Ley, who has been with the agency since its creation in 1979, currently is deputy director for International Assistance and Governance Initiatives. Her unit coordinates support of U.S. efforts in promoting international ethics and anti-corruption programs.
Ley made 134 trips on the agency’s behalf, at a total cost of $233,945. They included 15 trips to France, six to Austria, four to China and two each to Argentina and Japan.

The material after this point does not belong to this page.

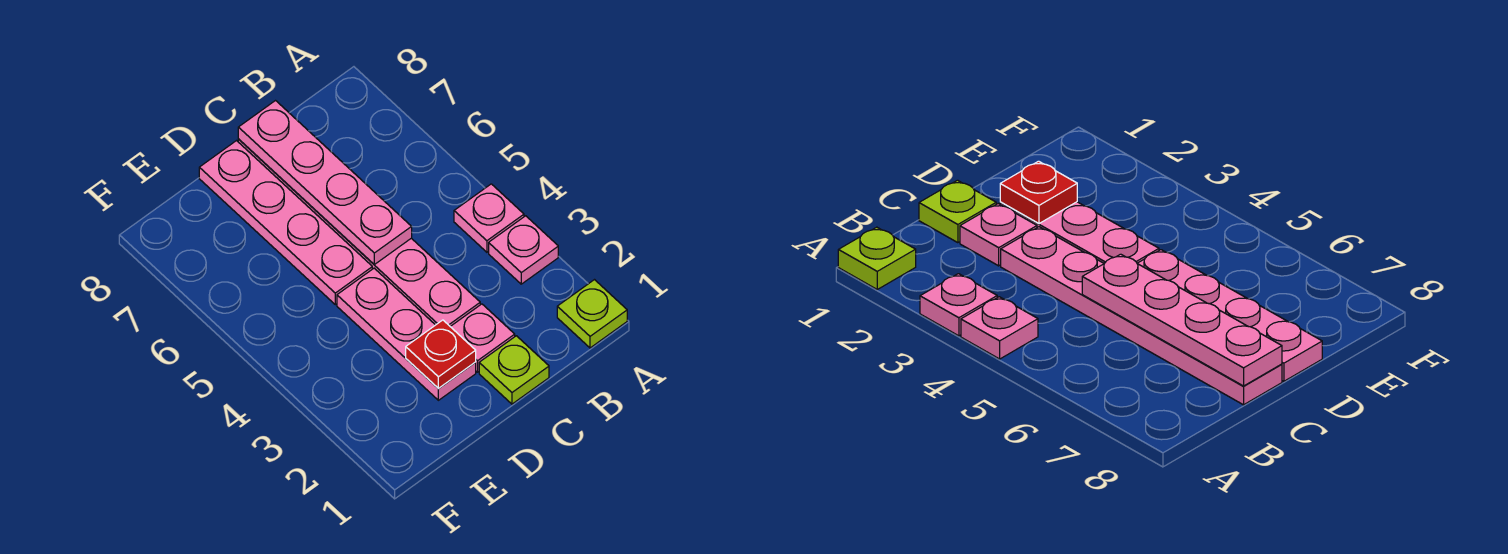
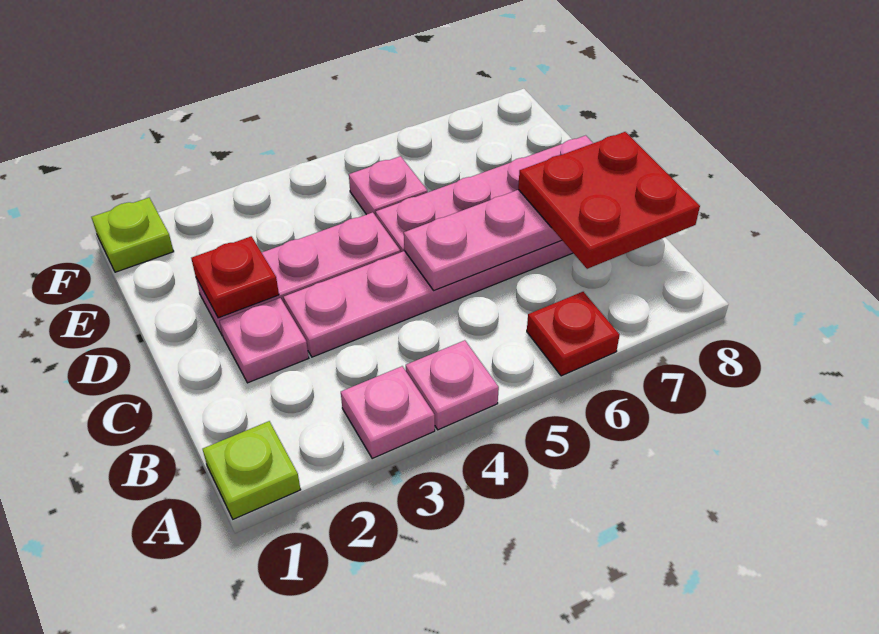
none -> red 1x1 plate [527,292,619,376]
none -> red 2x2 plate [518,132,700,269]
lime 1x1 plate [479,336,549,404] -> lime 1x1 plate moved to [91,198,174,272]
none -> pink 1x1 plate [349,156,428,216]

Ley was the traveler for 32 of the agency’s 50 most expensive trips since 2002. She also took the single most expensive trip, a seven-day visit to Singapore that cost $12,813, or more than $1,800 a day.
In all, 48 of her trips were to foreign countries, nine were within the United States and the 77 were to destinations not identified in the information provided to JunketSleuth.
In the midst of an ailing economy and budget problems, OGE employees increased travel spending. They spent about $130,000 for the first nine months of 2010, or $10,000 more than for all of 2009, when OGE travelers spent $120,151.
In response to written questions from JunketSleuth, agency officials said that the travel was justified. The Office of Government Ethics, they noted, provides vital training and other services to federal agencies.
“Many employees serve as panel chairs, subject experts or as speakers” at the National Government Ethics Conference, which lasts up to three days and is held about every 18 months, the agency officials said.
The Office of Government Ethics participates in international anti-corruption efforts, which helps explain the overseas trips.
“The foreign travel of OGE employees was official travel undertaken in support of these U.S. foreign policy initiatives,” the agency officials said.
A “very substantial portion” of the money spent on international travel was later recouped from the Department of State through a program in which the Office of Government Ethics provides experts to Department of State entities, including the International Law Enforcement and Narcotics Bureau, agency officials said.
Other foreign travel, they said, was paid for by non-government entities, making the agency’s “out-of-pocket” foreign travel costs “limited.”
Of the $162,783 the Office of Government Ethics spent on travel in fiscal year 2010, they said, only $59,055 was not reimbursed by other entities.
Concerning Ley’s travel, OGE officials said:
“Ms. Ley has represented the US in a number of international venues over he years... She has been with the agency since its creation and, as such, has a breadth of knowledge about OGE’s programs.”
All of Ley’s 2010 trips, they said, were paid for by the Department of State, with the exception of one trip financed by the organization Group of States Against Corruption.